- Cover to Wanderers #1, art by Ken Steacy.

Publication information
- Publisher: DC Comics
- First appearance: Adventure Comics #375 (December 1968)
- Created by: Jim Shooter (script) Win Mortimer (art)

In-story information
- Base(s): 30th century
- Member(s): Aviax (Ornitho) Celebrand Dartalon (Dartalg) Elvar (Elvo) Psyche Quantum Queen Re-Animage (Immorto)

= Wanderers (comics) =

Characters from the DC Universe

The Wanderers are a fictional group of superheroes appearing in comics published by DC Comics. They first appeared as allies of the Legion of Super-Heroes in Adventure Comics #375 written by Jim Shooter, illustrated by Win Mortimer with a cover by Neal Adams. DC published a thirteen-issue series featuring the team in the late 1980s.

==Fictional history==
===Pre-Crisis===
In their first appearance, the Wanderers were introduced as a team of adventurers that had existed for several years before the Legion of Super-Heroes were formed. The team's symbol was a mandala which Celebrand wore across his neck. The Wanderers were:

- Celebrand – The leader and the group's strategist.
- Psyche – A "psychic vampire" who can manipulate and feed on emotions.
- Quantum Queen – Can manipulate and transform into quantum energy.
- Elvo – A master swordsman who wields an energy sword.
- Dartalg – An expert with blowguns and darts. Has several types of darts for use, such as exploding darts.
- Ornitho – Ornitho possesses wings in his default state and can transform into birds.
- Immorto – An expert marksman with a healing factor that renders him immortal.

After meeting the Legion, the Wanderers are accidentally exposed to radiation from the Nefar Nebula which turns them evil. The Wanderers then steal a valuable gemstone and face the Legion in contests of strength. The Legion manage to figure out what had happened to the Wanderers and reverse the process. The two teams part as friends.

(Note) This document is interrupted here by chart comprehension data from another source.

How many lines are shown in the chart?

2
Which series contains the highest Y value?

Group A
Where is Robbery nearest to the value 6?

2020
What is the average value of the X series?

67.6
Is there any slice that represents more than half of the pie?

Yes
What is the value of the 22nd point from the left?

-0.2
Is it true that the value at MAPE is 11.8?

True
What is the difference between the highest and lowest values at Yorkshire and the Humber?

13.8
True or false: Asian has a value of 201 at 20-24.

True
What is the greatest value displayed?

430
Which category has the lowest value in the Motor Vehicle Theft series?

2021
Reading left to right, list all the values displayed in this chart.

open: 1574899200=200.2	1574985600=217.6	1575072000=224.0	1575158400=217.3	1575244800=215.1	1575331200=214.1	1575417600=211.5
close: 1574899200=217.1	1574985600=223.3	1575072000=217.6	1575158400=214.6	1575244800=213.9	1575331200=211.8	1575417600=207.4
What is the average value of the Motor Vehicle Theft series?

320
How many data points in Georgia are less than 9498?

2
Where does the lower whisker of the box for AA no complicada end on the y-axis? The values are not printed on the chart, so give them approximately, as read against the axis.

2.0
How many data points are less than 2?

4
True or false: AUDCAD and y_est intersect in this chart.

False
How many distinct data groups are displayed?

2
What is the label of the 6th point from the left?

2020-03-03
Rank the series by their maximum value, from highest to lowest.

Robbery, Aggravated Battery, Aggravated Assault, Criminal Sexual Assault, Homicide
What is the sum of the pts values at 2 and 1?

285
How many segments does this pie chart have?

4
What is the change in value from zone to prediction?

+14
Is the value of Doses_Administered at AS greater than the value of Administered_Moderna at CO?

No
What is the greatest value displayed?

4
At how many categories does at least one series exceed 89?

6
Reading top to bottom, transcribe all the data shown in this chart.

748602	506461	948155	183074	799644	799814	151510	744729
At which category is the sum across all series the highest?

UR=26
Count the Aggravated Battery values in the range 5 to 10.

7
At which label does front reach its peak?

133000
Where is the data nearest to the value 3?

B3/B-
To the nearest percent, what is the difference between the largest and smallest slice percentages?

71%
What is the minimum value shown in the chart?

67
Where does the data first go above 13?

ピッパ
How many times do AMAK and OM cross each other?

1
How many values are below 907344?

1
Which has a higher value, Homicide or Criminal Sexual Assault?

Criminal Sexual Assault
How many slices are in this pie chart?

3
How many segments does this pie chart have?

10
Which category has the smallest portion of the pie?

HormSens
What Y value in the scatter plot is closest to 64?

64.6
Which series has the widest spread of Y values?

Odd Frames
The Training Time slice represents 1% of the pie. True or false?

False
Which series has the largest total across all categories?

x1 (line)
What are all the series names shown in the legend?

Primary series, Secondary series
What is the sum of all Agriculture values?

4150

The Wanderers appear as guests at Duo Damsel and Bouncing Boy's wedding, and participate in the Legion's battle with Darkseid.

===Post-Crisis===
In June 1988, the Wanderers appeared in a self-titled series written by Doug Moench, which ran for thirteen issues. Original artist Steve Dillon redesigned the characters, but was replaced by Dave Hoover and Robert Campanella, who redesigned them again. In this series, all the Wanderers were killed and resurrected by Clonus, their Controller mentor, with upgraded powers and drastically different bodies. Celebrand is not able to be resurrected, with his cloning attempt failing.

- Dartalon (formerly Dartalg) gains quills across his body that can be fired as projectiles.
- Elvar (formerly Elvo) gains an energy sword that can trigger emotions in others.
- Re-Animage (formerly Immorto) can heal and resurrect others.
- Aviax (formerly Ornitho), Psyche, and Quantum Queen retain their original powers.

The new Wanderers go on to solve the murder of their original selves and become agents of the United Planets. On the group's final mission, Celebrand is successfully cloned back to life.

===2004 Legion===
In the "Threeboot", the Wanderers are a black ops superhero team created by the United Planets to battle the Dominators. All of the Wanderers except Lightning Lord (Mekt Ranzz) are killed fighting the Dominators. Mekt then recruits heroes such as Polar Boy, Inferno, White Witch, Nemesis Kid, and Plant Lad and recreates the team. The Wanderers join forces with the Legion to stop a Dominator invasion of the United Planets. After helping the Legion defeat the Dominators, the Wanderers are offered Legion membership by Supergirl, but flee when Mekt is arrested for mind-controlling the population of his home planet Winath. Other members of the team included a figure resembling Legion of Super-Villains member Tyr and the team's coordinator Tarik.

The members of this version of the Wanderers includes:
- Grav – An anti-grav acrobat.
- Inferno – Can generate heat and light.
- Jeyra Entinn – A Saturnian telepath.
- Kid Quake – Generates earthquakes.
- Kromak – Can graft body parts together.
- Mekt Ranzz – The team leader. Generates bio-electricity.
- Micro Lass – A giant who can shrink down to six feet.
- Nemesis Kid – Powers unknown.
- Physo – Powers unknown.
- Plant Lad – Can accelerate plant growth.
- Polar Boy – Can generate ice and slow molecular movement.
- Telekinesis – A telekinetic.
- Thoom – Possesses superhuman strength.
- Vrax Gozzl – A Coluan who possesses a tenth-level intellect.
- White Witch – Wields various forms of magic.

===Earth-247 Legion===
Following the events of Final Crisis: Legion of Three Worlds, the 1994 Legion, whose universe was destroyed in Infinite Crisis, travel the multiverse in an attempt to find and rescue survivors of other lost universes and take the name "the Wanderers".